**Required work**: The material below contains a line with "### Baseline" and a line with "# Benchmark Report". Copy exactly those two lines and all lines between them.

**Extracted records**:
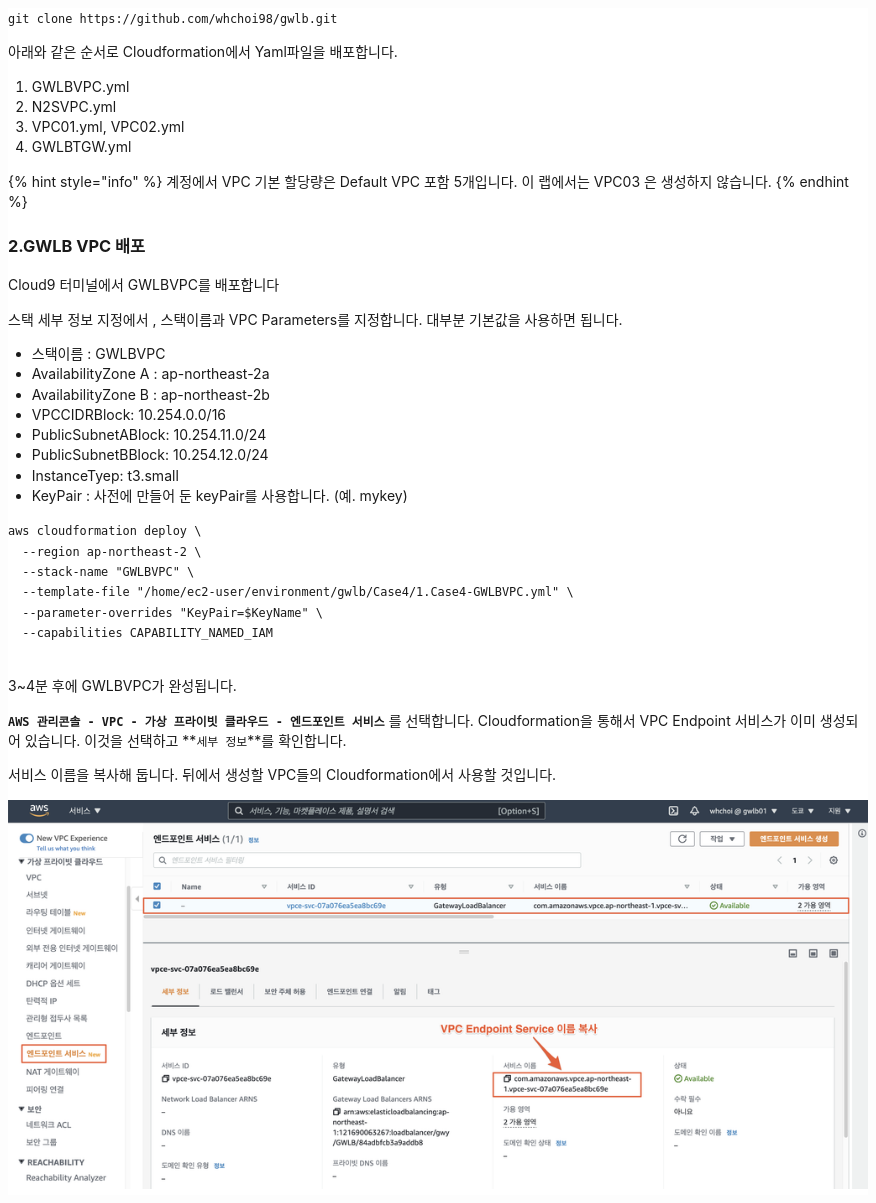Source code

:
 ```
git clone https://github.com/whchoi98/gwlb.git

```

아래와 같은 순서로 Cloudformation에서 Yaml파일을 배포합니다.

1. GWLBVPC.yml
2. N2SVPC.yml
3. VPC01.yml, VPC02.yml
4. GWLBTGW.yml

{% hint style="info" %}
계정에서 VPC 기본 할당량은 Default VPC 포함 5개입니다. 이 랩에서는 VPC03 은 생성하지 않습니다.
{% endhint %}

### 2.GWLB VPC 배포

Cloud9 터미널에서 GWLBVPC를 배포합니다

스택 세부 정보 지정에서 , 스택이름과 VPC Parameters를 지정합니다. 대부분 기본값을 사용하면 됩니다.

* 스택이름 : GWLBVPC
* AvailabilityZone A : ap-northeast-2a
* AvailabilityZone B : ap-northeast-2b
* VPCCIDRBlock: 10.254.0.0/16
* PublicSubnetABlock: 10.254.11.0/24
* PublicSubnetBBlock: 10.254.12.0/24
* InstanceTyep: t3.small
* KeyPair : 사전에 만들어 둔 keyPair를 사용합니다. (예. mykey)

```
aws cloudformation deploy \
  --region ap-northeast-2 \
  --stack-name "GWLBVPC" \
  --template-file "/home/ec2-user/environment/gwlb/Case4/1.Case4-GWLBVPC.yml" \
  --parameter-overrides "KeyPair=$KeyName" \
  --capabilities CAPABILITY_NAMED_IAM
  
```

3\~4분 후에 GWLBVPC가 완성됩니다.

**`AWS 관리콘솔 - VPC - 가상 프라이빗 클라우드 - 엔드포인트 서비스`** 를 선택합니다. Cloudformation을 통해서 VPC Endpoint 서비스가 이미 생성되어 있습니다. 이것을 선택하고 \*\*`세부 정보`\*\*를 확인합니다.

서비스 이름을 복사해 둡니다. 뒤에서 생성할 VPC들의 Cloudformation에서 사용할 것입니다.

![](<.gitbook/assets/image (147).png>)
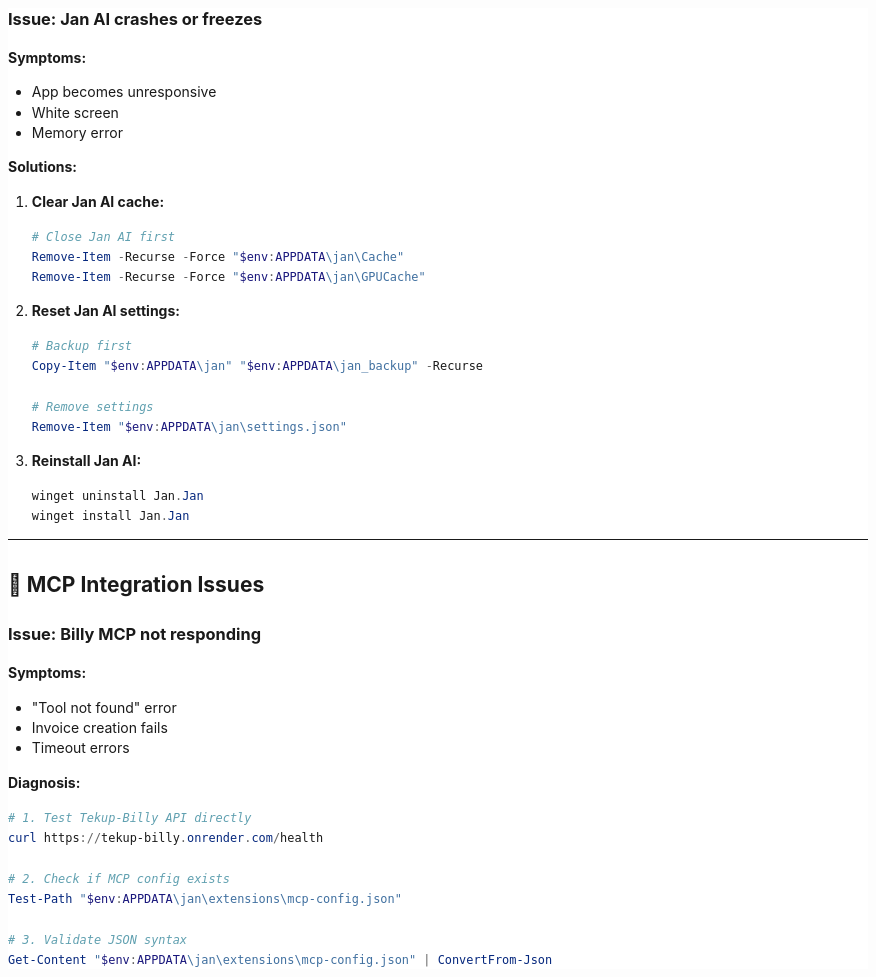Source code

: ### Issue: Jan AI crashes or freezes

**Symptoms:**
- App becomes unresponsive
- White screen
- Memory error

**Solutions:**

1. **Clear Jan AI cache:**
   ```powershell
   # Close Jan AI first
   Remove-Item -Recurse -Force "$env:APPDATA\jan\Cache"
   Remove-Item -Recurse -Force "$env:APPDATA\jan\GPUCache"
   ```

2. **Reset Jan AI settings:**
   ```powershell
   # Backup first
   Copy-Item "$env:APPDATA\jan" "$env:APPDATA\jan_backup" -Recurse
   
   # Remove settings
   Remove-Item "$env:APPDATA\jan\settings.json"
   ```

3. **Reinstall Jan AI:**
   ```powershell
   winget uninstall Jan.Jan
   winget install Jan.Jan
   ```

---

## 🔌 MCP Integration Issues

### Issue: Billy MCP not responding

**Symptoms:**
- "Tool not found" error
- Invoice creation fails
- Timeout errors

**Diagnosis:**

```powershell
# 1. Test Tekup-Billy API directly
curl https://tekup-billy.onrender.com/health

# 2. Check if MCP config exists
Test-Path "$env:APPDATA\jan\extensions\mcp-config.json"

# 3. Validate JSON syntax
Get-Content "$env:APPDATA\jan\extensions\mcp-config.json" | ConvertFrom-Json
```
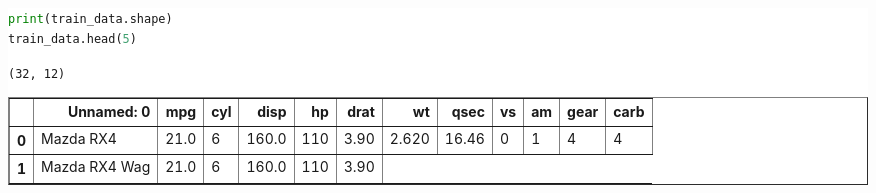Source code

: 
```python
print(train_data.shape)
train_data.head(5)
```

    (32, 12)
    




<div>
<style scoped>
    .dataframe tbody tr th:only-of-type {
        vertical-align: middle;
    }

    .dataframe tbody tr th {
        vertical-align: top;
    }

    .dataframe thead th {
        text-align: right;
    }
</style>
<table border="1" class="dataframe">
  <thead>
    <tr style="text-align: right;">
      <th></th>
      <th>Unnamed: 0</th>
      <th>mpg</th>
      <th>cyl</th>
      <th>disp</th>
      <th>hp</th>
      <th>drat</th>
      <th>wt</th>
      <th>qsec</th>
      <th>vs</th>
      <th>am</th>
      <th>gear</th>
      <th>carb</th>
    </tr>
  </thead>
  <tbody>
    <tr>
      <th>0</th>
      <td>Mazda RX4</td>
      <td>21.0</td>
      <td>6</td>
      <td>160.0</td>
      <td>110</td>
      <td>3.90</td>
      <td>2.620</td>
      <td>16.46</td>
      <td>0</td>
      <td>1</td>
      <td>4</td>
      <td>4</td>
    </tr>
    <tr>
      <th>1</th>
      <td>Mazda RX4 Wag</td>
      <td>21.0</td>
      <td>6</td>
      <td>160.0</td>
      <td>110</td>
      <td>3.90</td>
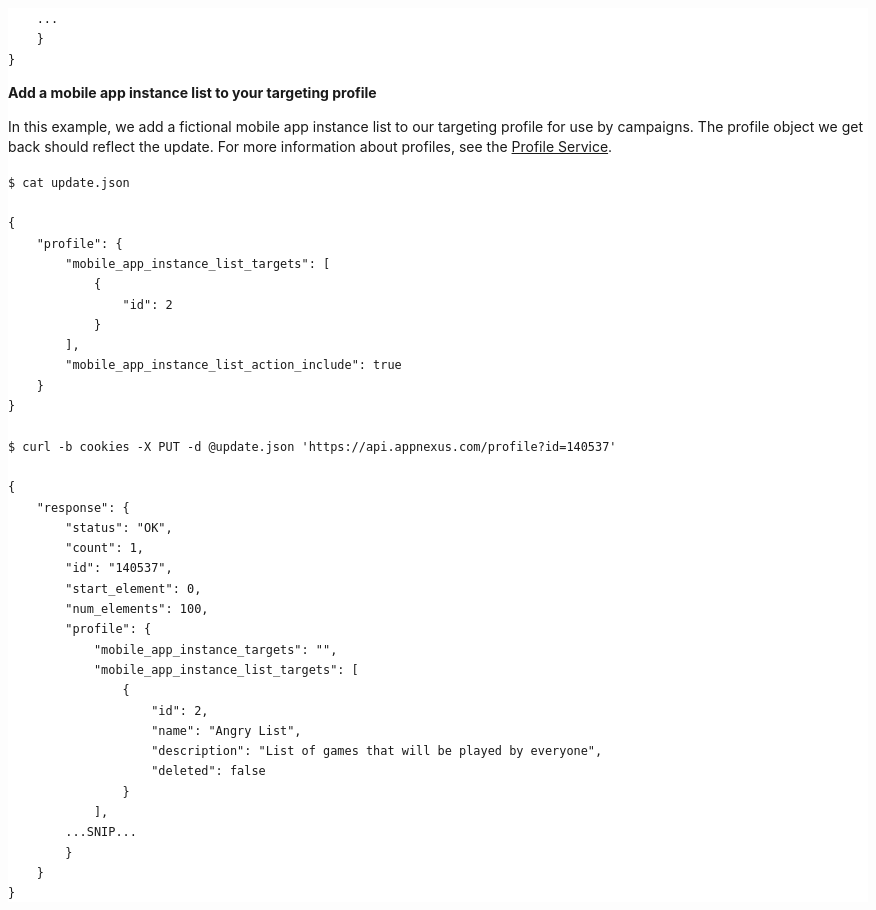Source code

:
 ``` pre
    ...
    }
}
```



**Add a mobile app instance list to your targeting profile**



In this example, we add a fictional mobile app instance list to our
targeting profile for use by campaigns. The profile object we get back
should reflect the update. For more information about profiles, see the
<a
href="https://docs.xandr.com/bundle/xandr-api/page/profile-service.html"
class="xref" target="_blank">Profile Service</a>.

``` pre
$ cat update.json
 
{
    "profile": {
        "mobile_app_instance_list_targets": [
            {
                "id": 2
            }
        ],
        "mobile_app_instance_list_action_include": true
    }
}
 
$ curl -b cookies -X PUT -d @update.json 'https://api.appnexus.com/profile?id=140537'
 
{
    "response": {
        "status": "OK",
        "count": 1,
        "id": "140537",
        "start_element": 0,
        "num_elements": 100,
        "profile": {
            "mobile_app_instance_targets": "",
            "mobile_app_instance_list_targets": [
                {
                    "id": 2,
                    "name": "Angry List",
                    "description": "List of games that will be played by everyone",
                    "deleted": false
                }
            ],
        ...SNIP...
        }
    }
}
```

--

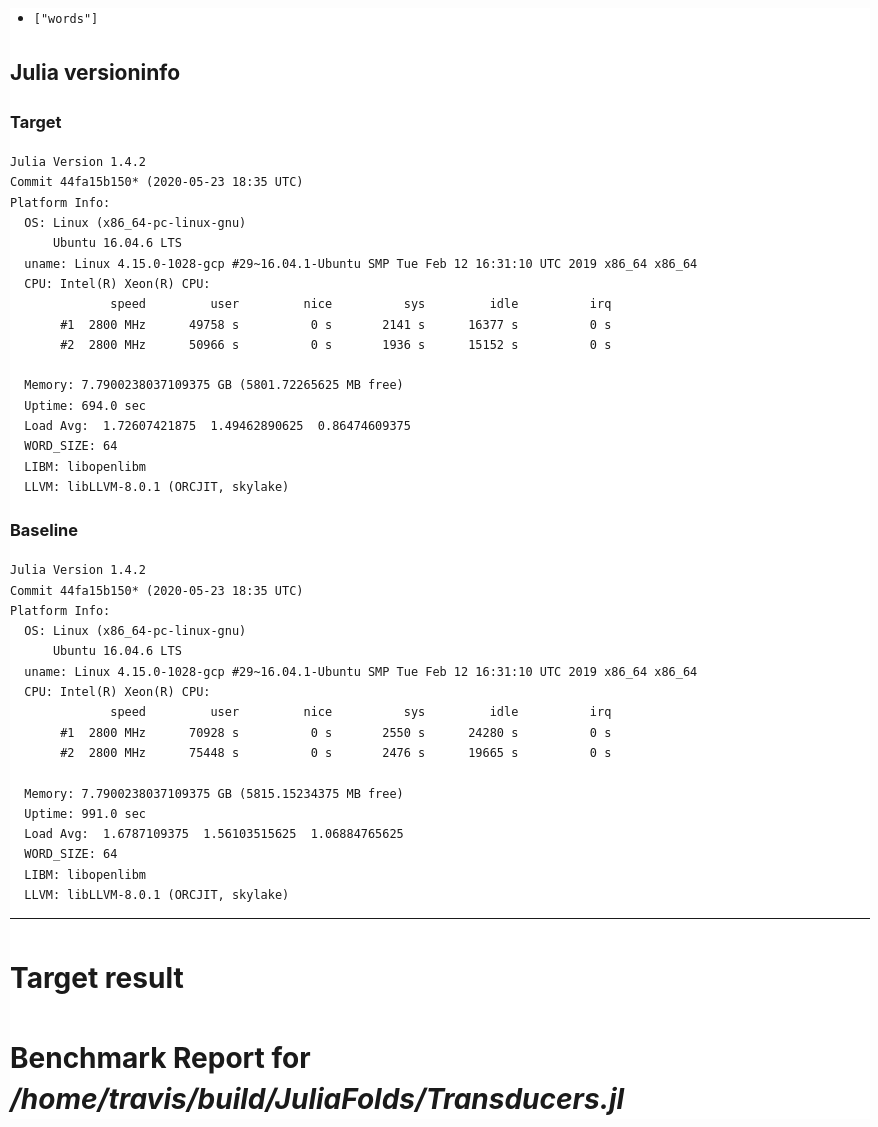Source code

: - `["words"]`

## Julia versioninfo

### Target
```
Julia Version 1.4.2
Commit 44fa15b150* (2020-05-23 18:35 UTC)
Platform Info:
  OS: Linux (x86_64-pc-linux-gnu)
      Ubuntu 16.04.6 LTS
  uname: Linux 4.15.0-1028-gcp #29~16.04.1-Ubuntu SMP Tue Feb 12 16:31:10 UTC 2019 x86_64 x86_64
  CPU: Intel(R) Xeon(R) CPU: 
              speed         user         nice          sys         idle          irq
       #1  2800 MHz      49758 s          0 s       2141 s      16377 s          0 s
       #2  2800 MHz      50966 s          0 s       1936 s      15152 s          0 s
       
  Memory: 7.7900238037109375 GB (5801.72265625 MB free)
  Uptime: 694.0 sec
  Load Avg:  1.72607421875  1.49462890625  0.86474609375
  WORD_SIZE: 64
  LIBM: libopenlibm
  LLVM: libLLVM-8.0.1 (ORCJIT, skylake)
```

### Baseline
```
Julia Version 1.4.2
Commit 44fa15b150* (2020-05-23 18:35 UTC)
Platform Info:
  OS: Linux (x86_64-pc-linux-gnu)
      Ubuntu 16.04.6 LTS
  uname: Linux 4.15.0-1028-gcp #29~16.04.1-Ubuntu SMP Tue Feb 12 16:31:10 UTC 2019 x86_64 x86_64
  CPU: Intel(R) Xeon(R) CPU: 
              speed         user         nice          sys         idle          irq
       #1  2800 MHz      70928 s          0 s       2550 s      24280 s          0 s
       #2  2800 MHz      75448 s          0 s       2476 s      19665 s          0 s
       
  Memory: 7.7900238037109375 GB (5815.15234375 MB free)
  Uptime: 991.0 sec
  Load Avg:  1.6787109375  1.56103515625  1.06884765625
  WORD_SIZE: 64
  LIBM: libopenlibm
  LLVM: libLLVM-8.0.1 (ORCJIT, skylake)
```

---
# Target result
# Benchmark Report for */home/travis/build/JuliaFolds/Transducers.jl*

**Exercise answer**:
### Baseline
```
Julia Version 1.4.2
Commit 44fa15b150* (2020-05-23 18:35 UTC)
Platform Info:
  OS: Linux (x86_64-pc-linux-gnu)
      Ubuntu 16.04.6 LTS
  uname: Linux 4.15.0-1028-gcp #29~16.04.1-Ubuntu SMP Tue Feb 12 16:31:10 UTC 2019 x86_64 x86_64
  CPU: Intel(R) Xeon(R) CPU: 
              speed         user         nice          sys         idle          irq
       #1  2800 MHz      70928 s          0 s       2550 s      24280 s          0 s
       #2  2800 MHz      75448 s          0 s       2476 s      19665 s          0 s
       
  Memory: 7.7900238037109375 GB (5815.15234375 MB free)
  Uptime: 991.0 sec
  Load Avg:  1.6787109375  1.56103515625  1.06884765625
  WORD_SIZE: 64
  LIBM: libopenlibm
  LLVM: libLLVM-8.0.1 (ORCJIT, skylake)
```

---
# Target result
# Benchmark Report for */home/travis/build/JuliaFolds/Transducers.jl*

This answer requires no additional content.